Me pediu nem que fosse dois dias para revirar o mercado a
fundo. Eu repliquei a sério que numa questão dessas, e na minha idade, cada
hora é um ano. P. 8
Nunca pensei na idade como se pensa numa goteira no teto que
indica a quantidade de vida que vai os restando. P. 12
Fazia meses que tinha previsto que minha crônica de
aniversário não seria o mesmo e martelado lamento pelos anos idos, mas o
contrário: uma glorificação da velhice. Comecei por me perguntar quando tomei
consciência de ser velho, e acho que foi pouco antes daquele dia. Aos quarenta
e dois anos havia acudido ao médico por causa de uma dor nas costas que em
estorvava para respirar. Ele não deu importância: é uma dor natural na sua
idade, falou.
- Então – disse eu -, o que não é natural é a minha idade.

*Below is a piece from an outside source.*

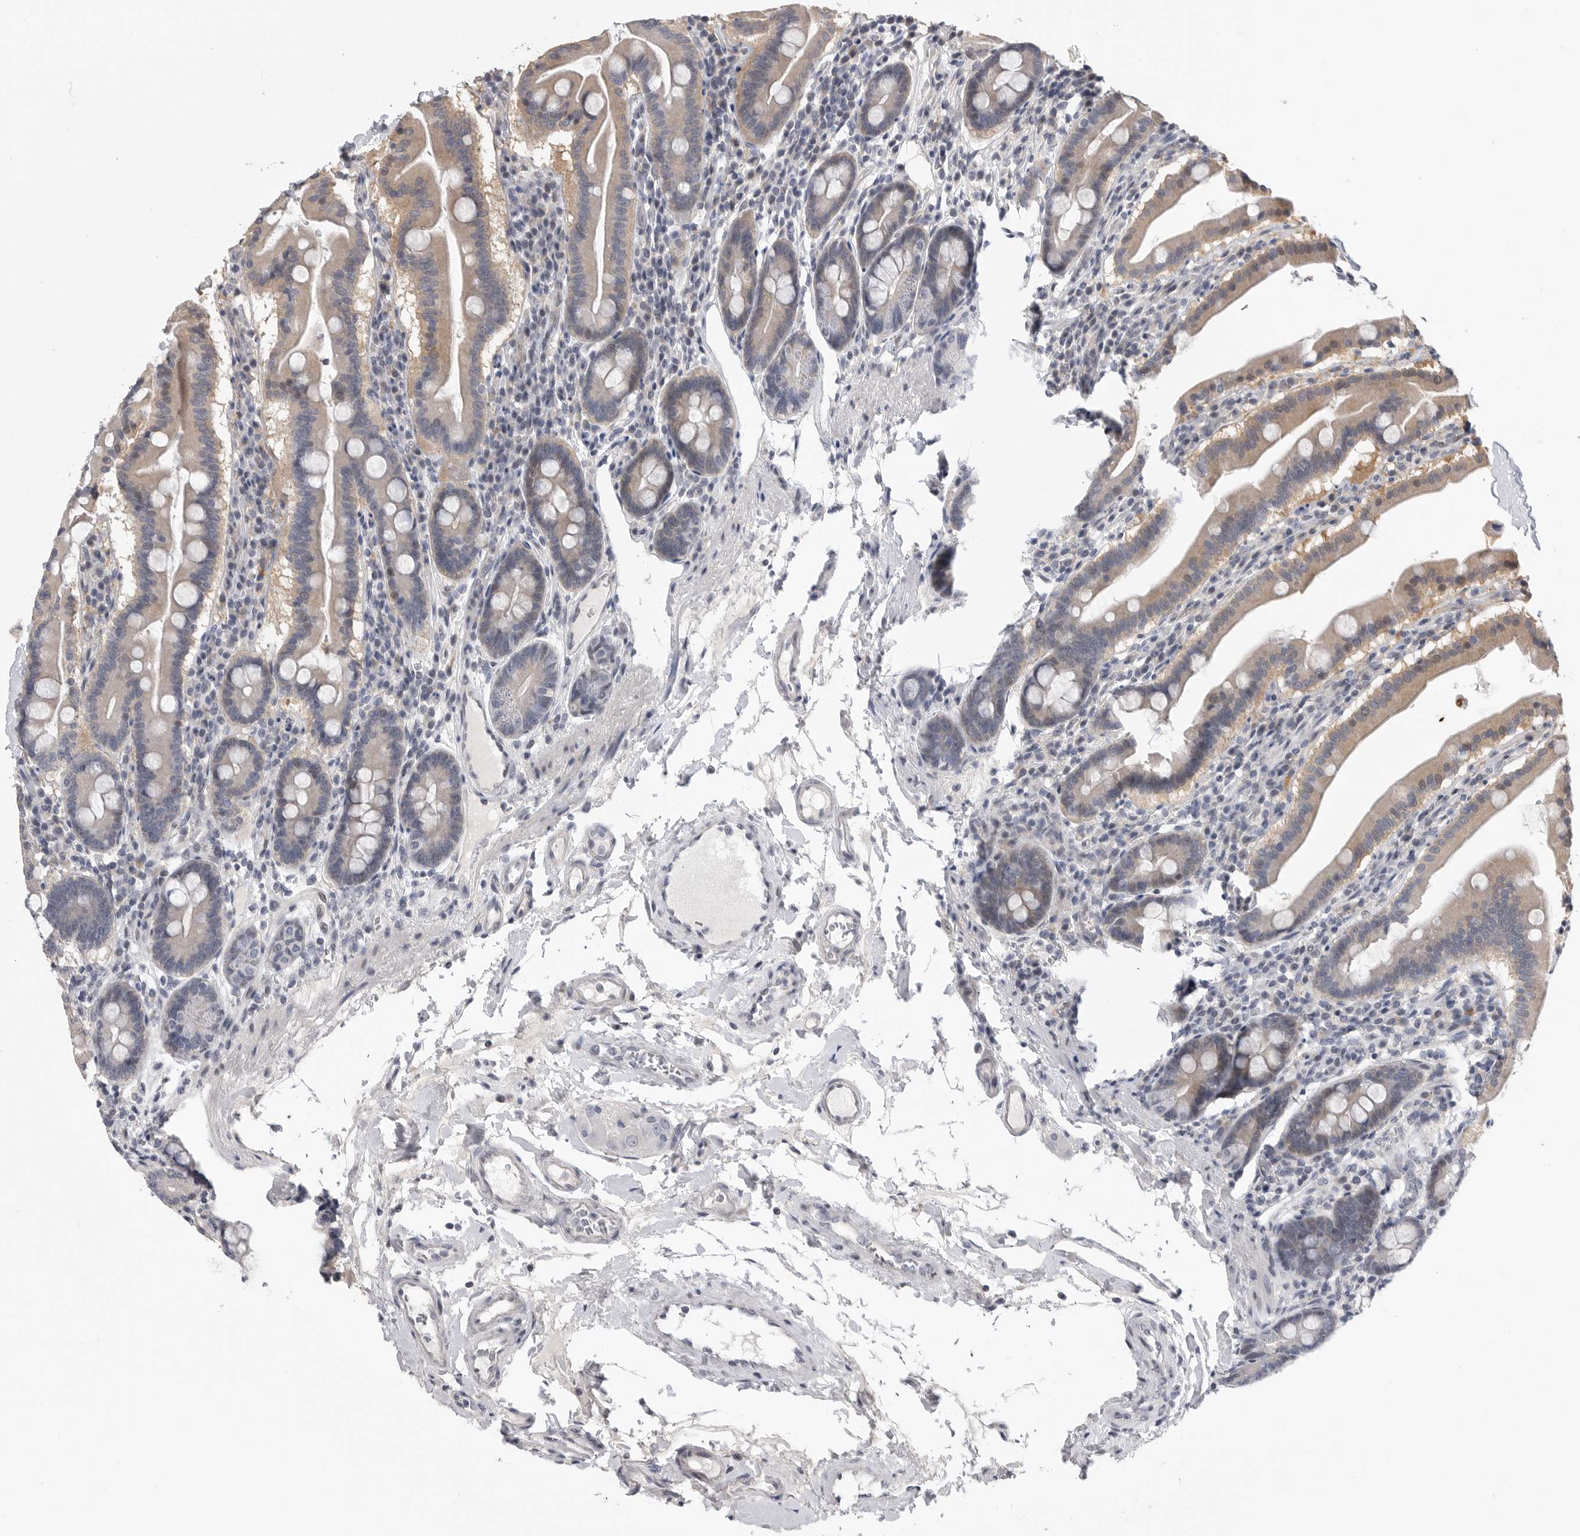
{"staining": {"intensity": "weak", "quantity": "25%-75%", "location": "cytoplasmic/membranous"}, "tissue": "duodenum", "cell_type": "Glandular cells", "image_type": "normal", "snomed": [{"axis": "morphology", "description": "Normal tissue, NOS"}, {"axis": "morphology", "description": "Adenocarcinoma, NOS"}, {"axis": "topography", "description": "Pancreas"}, {"axis": "topography", "description": "Duodenum"}], "caption": "Glandular cells exhibit low levels of weak cytoplasmic/membranous staining in about 25%-75% of cells in unremarkable duodenum.", "gene": "FBXO43", "patient": {"sex": "male", "age": 50}}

O médico me deu um sorriso de lástima. Vejo que o senhor é
um filósofo, disse ele. Foi a primeira vez que pensei na minha idade em termos
de velhice, mas não tardei a esquecer o assunto. E me acostumei a despertar
cada dia com uma dor diferente que ia mudando de lugar e forma, à medida que
passavam os anos. Às vezes parecia ser uma garrotada da morte e no dia seguinte
se esfumava. Nessa época ouvi dizer que o primeiro sintoma da velhice é quando
a gente começa a se parecer com o próprio pai. (...) A verdade é que as
primeiras mudanças são tão lentas que mal se notam, e a gente continua se vendo
por dentro como sempre foi, mas de fora os outros reparam. P. 12
A secretárias levaram ao salão um bolo com noventa velas
acesas que fizeram com que eu enfrentasse pela primeira vez o número de meus
anos. P. 49
Descobri que minha obsessão por cada coisa em seu lugar,
cada assunto em seu tempo, cada palavra em seu estilo, não era o prêmio
merecido de uma mente em orem, mas, pelo contrário, todo um sistema de
simulação inventado por mim para ocultar a desordem da minha natureza. Descobri
que não sou disciplinado por virtude, e sim como reação contra a minha
negligência; que pareço generoso para encobrir minha mesquinhez, que me faço
passar por prudente quando na verdade sou desconfiado e sempre penso o pior,
que sou conciliador para não sucumbir às minhas cóleras reprimidas, que só sou
pontual para que ninguém saiba como pouco me importa o tempo alheio. Descobri,
enfim, que o amor não é um estado da alma e sim um signo do zodíaco. P. 74
A verdade é que eu não aguentava minha alma e começava a
tomar consciência da velhice pelas minhas fraquezas diante do amor. P 97
- Faça o que quiser, mas não perca essa criança – disse. –
não há pior desgraça que morrer sozinho. P. 110
No começo de julho senti a distância real da morte. Meu
coração perdeu o compasso e comecei a ver e a sentir por todos os lados os
presságios inequívocos do final. O mais
nítido foi um concerto no Belas-Artes. O ar-condicionado havia falhado (...) .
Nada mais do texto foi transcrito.